Rupert could increase its Au endowment by 23.5% and average grade by 7.5% by acquiring Mawson. That valuation differential ($25/oz. vs. $185/oz.) is noteworthy given both companies are at the PEA stage. Granted, Rupert’s Au resource size is 3x that of Mawson’s.

Outokumpu Oyj, owner of the Kemi mine south of Mawson is 26% owned by the Finnish government, which also owns stakes in Terrafame (nickel & cobalt) with Trafigura, Sibanye-Stillwater’s Keliber lithium project, and the Sokli phosphate + REEs project. Might the Finnish government invest in Mawson Finland?

In 2024, 38 holes totaling 11,376 m were drilled & reported at the Rajapalot Project. Four drill rigs will be mobilized at the Rajapalot project this quarter for 12-15,000 meters of diamond drilling. Mawson maintains an active presence with close ties to communities around Rajapalot, surrounding companies & government entities.

To learn more about Mawson Finland, I turned to CEO, Pres. & Dir. Noora Ahola. Few execs have her mine-friendly/ESG credentials! Last month she was recognized with the prestigious Female Director of the Year award, a testament to her exceptional leadership and the impact she continues to have in the Lapland region, and across Finland.

In addition, last month Mawson’s operations were classified by the Finnish Mining Association at the highest possible AAA level in the categories “Community relationships” and “The Environment”. Led by Noora & Exec. Chair Neil MacRae, the Company has a strong in-country team. See bios above & below.

In what ways is Finland a mining-friendly jurisdiction?

Finland is (#1 of 27 in the EU as per the latest Fraser Institute Survey, and #17 of 86 overall) as our bedrock contains numerous materials that are vastly underexplored. We are the EU’s largest producer of Au, platinum & palladium.

Finland has a well-developed & innovative mining ecosystem, especially in northern Finland where mining is a big part of our regional economy, culture & history. The country is politically, economically & socially stable, and ranked among the top jurisdictions for mining policy, regulation & legislation.

The Nordic region is routinely ranked one of the best places to live. Advanced transportation infrastructure, innovation & logistics are key strengths. Energy pricing is competitive and we enjoy a green power grid (~80% nuclear, hydro + wind).

We have leading education + R&D facilities developing sustainable mining & related tech, highlighted by a cluster of more than 200 mining, tech & service providers, and over 40 mines.

Agnico, Anglo American, Rio, Boliden, Kinross, B2 Gold & Rupert Resources have mines, projects, or project interests in Finland.
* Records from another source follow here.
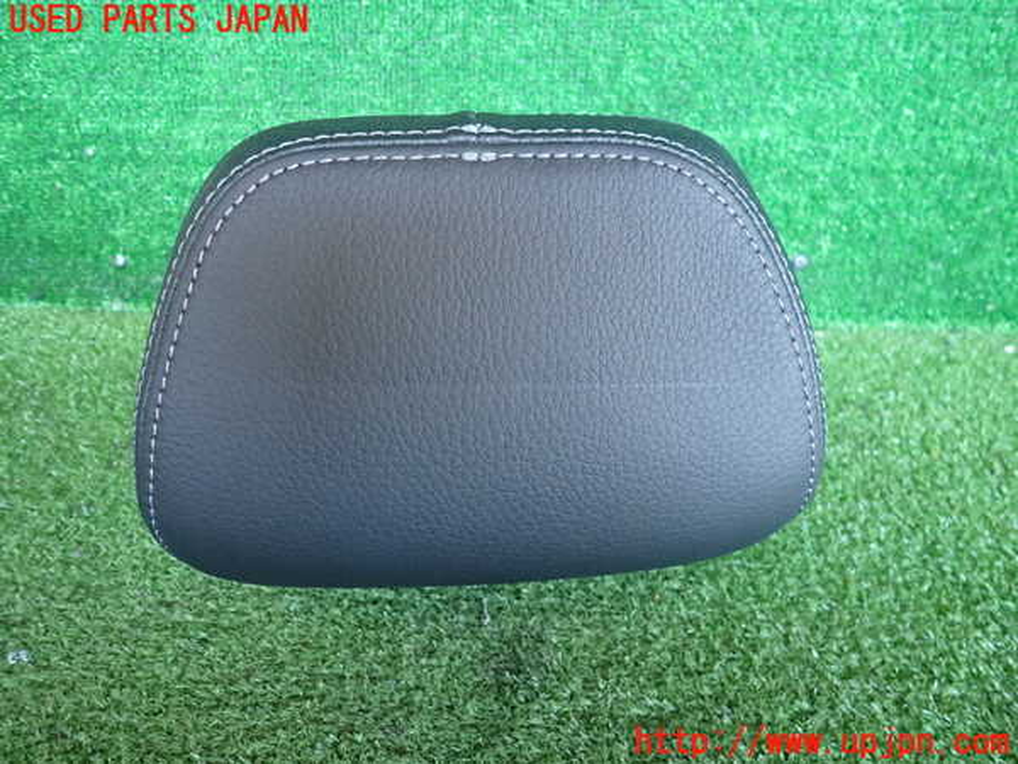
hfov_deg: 69.4
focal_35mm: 25
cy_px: 382
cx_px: 509
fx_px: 735
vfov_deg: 54.9
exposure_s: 1/30
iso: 400
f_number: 2
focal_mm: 4.5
Are there takeaways from those companies in developing Rajapalot?

Yes, there are important takeaways, and these companies also learn from us — for example, regarding environmental issues. In Finland, mining/exploration companies cooperate through networks like the Finnish Mining Association & the Finnish Minerals Group. If a company faces a challenge, others try to help. Regional events are important, we all support each other.
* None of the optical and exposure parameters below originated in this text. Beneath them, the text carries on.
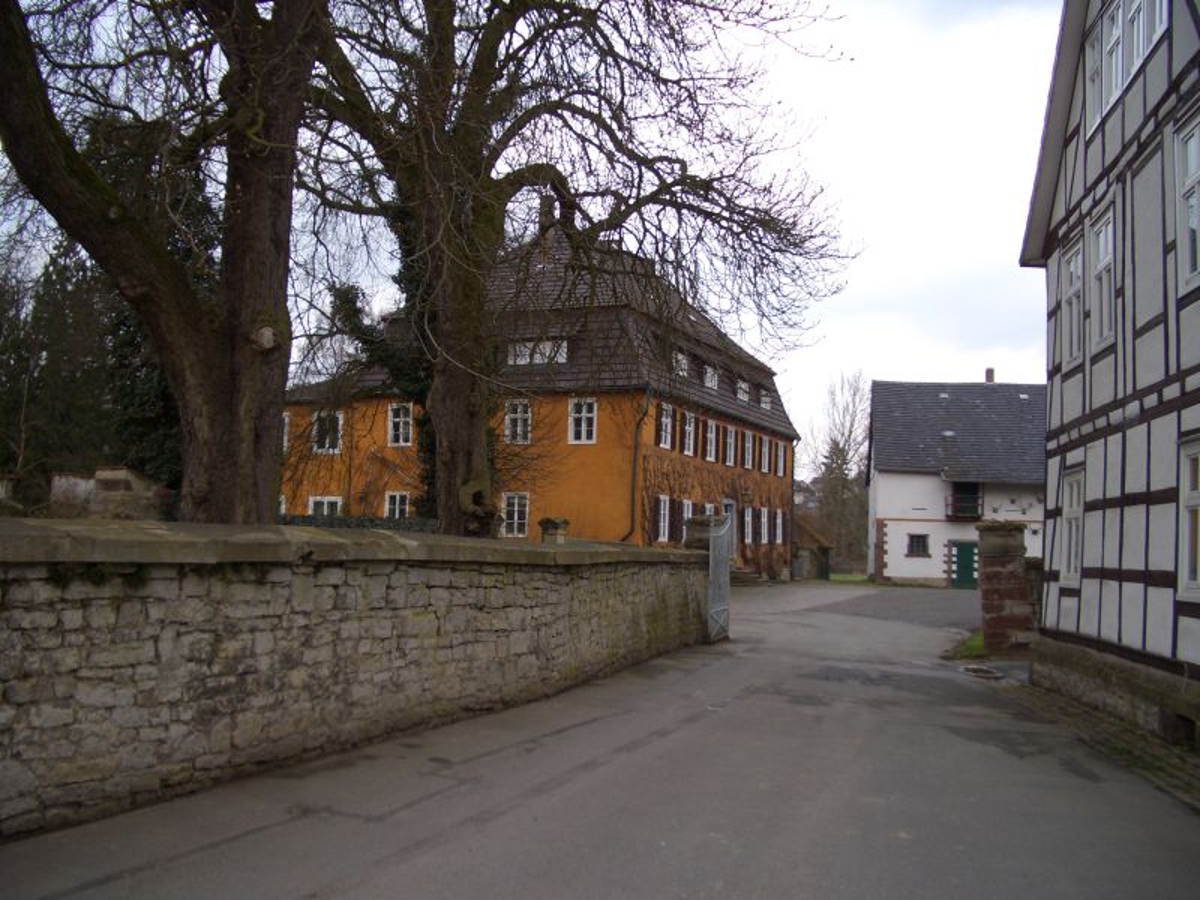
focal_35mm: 35
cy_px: 450
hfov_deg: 52.6
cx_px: 600
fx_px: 1213
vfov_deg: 40.7
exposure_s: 1/320
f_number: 2.6
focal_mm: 5.8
Anglo’s Sakatti project is partly on our Natura 2000 area, so naturally we discuss things with them. Agnico’s low-cost underground Kittila mine is producing ~230,000 oz./yr., but is scheduled to close in 2035. Others looking to diversify into highly attractive mining jurisdictions are interested in Finland.

Thank you, Noora, Mawson Finland has ESG credentials second to none. I look forward to hearing about ongoing progress in 2025.

Disclosures: Mr. Epstein of Epstein Research [ER] has no prior or existing relationship with any company mentioned. Readers are reminded that investments in small-cap metals & mining companies are highly speculative. Investors should consult with financial advisors before investing in high-risk stocks.